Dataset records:

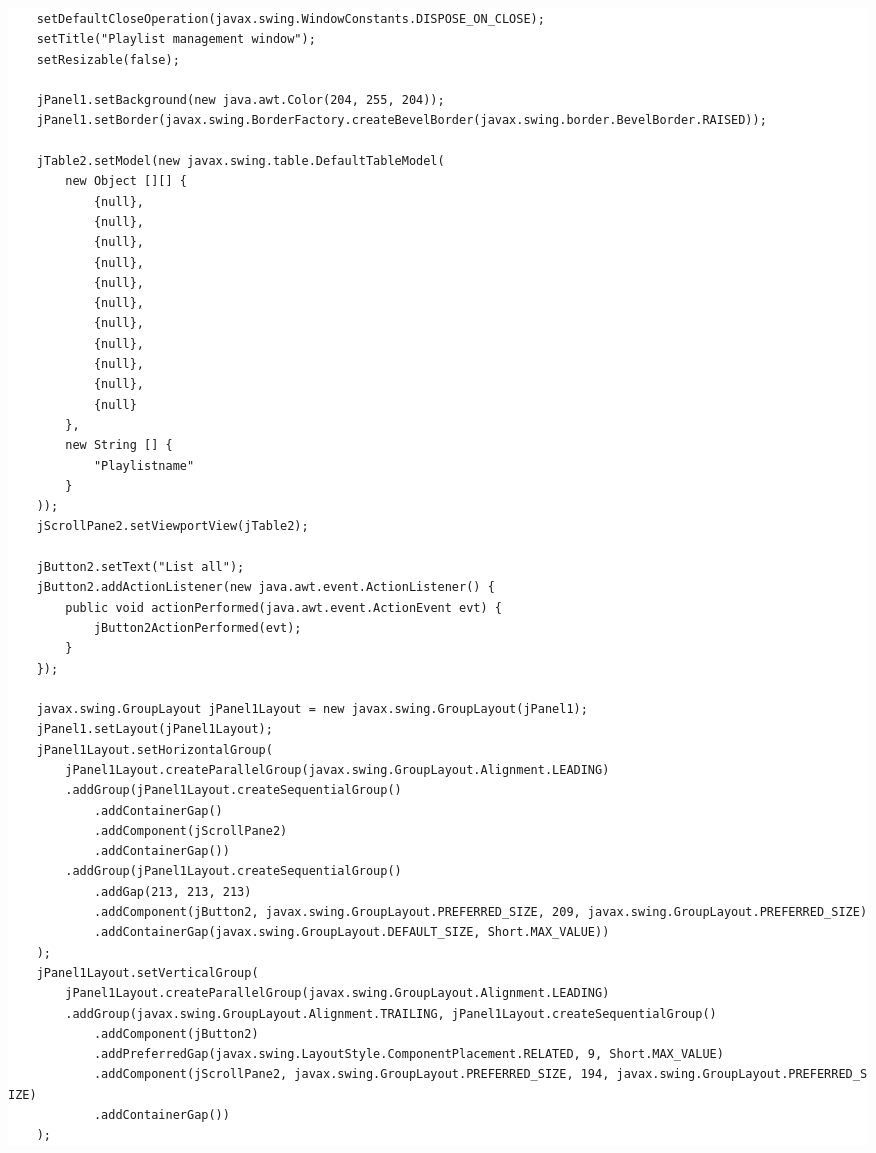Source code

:         setDefaultCloseOperation(javax.swing.WindowConstants.DISPOSE_ON_CLOSE);
        setTitle("Playlist management window");
        setResizable(false);

        jPanel1.setBackground(new java.awt.Color(204, 255, 204));
        jPanel1.setBorder(javax.swing.BorderFactory.createBevelBorder(javax.swing.border.BevelBorder.RAISED));

        jTable2.setModel(new javax.swing.table.DefaultTableModel(
            new Object [][] {
                {null},
                {null},
                {null},
                {null},
                {null},
                {null},
                {null},
                {null},
                {null},
                {null},
                {null}
            },
            new String [] {
                "Playlistname"
            }
        ));
        jScrollPane2.setViewportView(jTable2);

        jButton2.setText("List all");
        jButton2.addActionListener(new java.awt.event.ActionListener() {
            public void actionPerformed(java.awt.event.ActionEvent evt) {
                jButton2ActionPerformed(evt);
            }
        });

        javax.swing.GroupLayout jPanel1Layout = new javax.swing.GroupLayout(jPanel1);
        jPanel1.setLayout(jPanel1Layout);
        jPanel1Layout.setHorizontalGroup(
            jPanel1Layout.createParallelGroup(javax.swing.GroupLayout.Alignment.LEADING)
            .addGroup(jPanel1Layout.createSequentialGroup()
                .addContainerGap()
                .addComponent(jScrollPane2)
                .addContainerGap())
            .addGroup(jPanel1Layout.createSequentialGroup()
                .addGap(213, 213, 213)
                .addComponent(jButton2, javax.swing.GroupLayout.PREFERRED_SIZE, 209, javax.swing.GroupLayout.PREFERRED_SIZE)
                .addContainerGap(javax.swing.GroupLayout.DEFAULT_SIZE, Short.MAX_VALUE))
        );
        jPanel1Layout.setVerticalGroup(
            jPanel1Layout.createParallelGroup(javax.swing.GroupLayout.Alignment.LEADING)
            .addGroup(javax.swing.GroupLayout.Alignment.TRAILING, jPanel1Layout.createSequentialGroup()
                .addComponent(jButton2)
                .addPreferredGap(javax.swing.LayoutStyle.ComponentPlacement.RELATED, 9, Short.MAX_VALUE)
                .addComponent(jScrollPane2, javax.swing.GroupLayout.PREFERRED_SIZE, 194, javax.swing.GroupLayout.PREFERRED_SIZE)
                .addContainerGap())
        );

## EXERCISE GOAL
Give the entries above again word for word, without any pictures.

## ANSWER SPACE
Source code

:         setDefaultCloseOperation(javax.swing.WindowConstants.DISPOSE_ON_CLOSE);
        setTitle("Playlist management window");
        setResizable(false);

        jPanel1.setBackground(new java.awt.Color(204, 255, 204));
        jPanel1.setBorder(javax.swing.BorderFactory.createBevelBorder(javax.swing.border.BevelBorder.RAISED));

        jTable2.setModel(new javax.swing.table.DefaultTableModel(
            new Object [][] {
                {null},
                {null},
                {null},
                {null},
                {null},
                {null},
                {null},
                {null},
                {null},
                {null},
                {null}
            },
            new String [] {
                "Playlistname"
            }
        ));
        jScrollPane2.setViewportView(jTable2);

        jButton2.setText("List all");
        jButton2.addActionListener(new java.awt.event.ActionListener() {
            public void actionPerformed(java.awt.event.ActionEvent evt) {
                jButton2ActionPerformed(evt);
            }
        });

        javax.swing.GroupLayout jPanel1Layout = new javax.swing.GroupLayout(jPanel1);
        jPanel1.setLayout(jPanel1Layout);
        jPanel1Layout.setHorizontalGroup(
            jPanel1Layout.createParallelGroup(javax.swing.GroupLayout.Alignment.LEADING)
            .addGroup(jPanel1Layout.createSequentialGroup()
                .addContainerGap()
                .addComponent(jScrollPane2)
                .addContainerGap())
            .addGroup(jPanel1Layout.createSequentialGroup()
                .addGap(213, 213, 213)
                .addComponent(jButton2, javax.swing.GroupLayout.PREFERRED_SIZE, 209, javax.swing.GroupLayout.PREFERRED_SIZE)
                .addContainerGap(javax.swing.GroupLayout.DEFAULT_SIZE, Short.MAX_VALUE))
        );
        jPanel1Layout.setVerticalGroup(
            jPanel1Layout.createParallelGroup(javax.swing.GroupLayout.Alignment.LEADING)
            .addGroup(javax.swing.GroupLayout.Alignment.TRAILING, jPanel1Layout.createSequentialGroup()
                .addComponent(jButton2)
                .addPreferredGap(javax.swing.LayoutStyle.ComponentPlacement.RELATED, 9, Short.MAX_VALUE)
                .addComponent(jScrollPane2, javax.swing.GroupLayout.PREFERRED_SIZE, 194, javax.swing.GroupLayout.PREFERRED_SIZE)
                .addContainerGap())
        );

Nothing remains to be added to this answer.